To be clear: SXSW is still fun, and very much worth attending. I did two panels with absolutely brilliant people; went to events to launch fantastic new initiatives; had worthwhile meetings; and saw incredible work. There was live music, there were tacos, there was Shiner Bock. But overall, the festival feels just a bit less essential then it did five years ago.
Part of this is the nature of live events post-Covid, but there's something bigger that SXSW can't really control. We seem to be stuck in an in-between place, where the second wave of the web is cresting and coming back down, and the third wave has yet to build up. All the great tech that drove the buzz at SXSW in past years (Twitter! Uber! Foursquare!) has either disappeared, been en-shittified, or is just something we take for granted. Meanwhile, AI is getting booed and despite a strong market, crypto is has lost its buzz. XR continues to grow slowly but steadily, but we're not all hitting the streets in headsets quite yet.

_DATASET SECTION_:
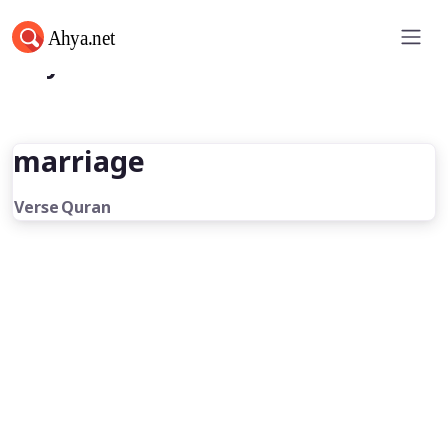
Ahya.net
marriage
Verse
Quran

_DESCRIPTION OF THE TASK_: Reproduce the SXSW passage above word for word, in full.

_TASK OUTPUT_:
To be clear: SXSW is still fun, and very much worth attending. I did two panels with absolutely brilliant people; went to events to launch fantastic new initiatives; had worthwhile meetings; and saw incredible work. There was live music, there were tacos, there was Shiner Bock. But overall, the festival feels just a bit less essential then it did five years ago.
Part of this is the nature of live events post-Covid, but there's something bigger that SXSW can't really control. We seem to be stuck in an in-between place, where the second wave of the web is cresting and coming back down, and the third wave has yet to build up. All the great tech that drove the buzz at SXSW in past years (Twitter! Uber! Foursquare!) has either disappeared, been en-shittified, or is just something we take for granted. Meanwhile, AI is getting booed and despite a strong market, crypto is has lost its buzz. XR continues to grow slowly but steadily, but we're not all hitting the streets in headsets quite yet.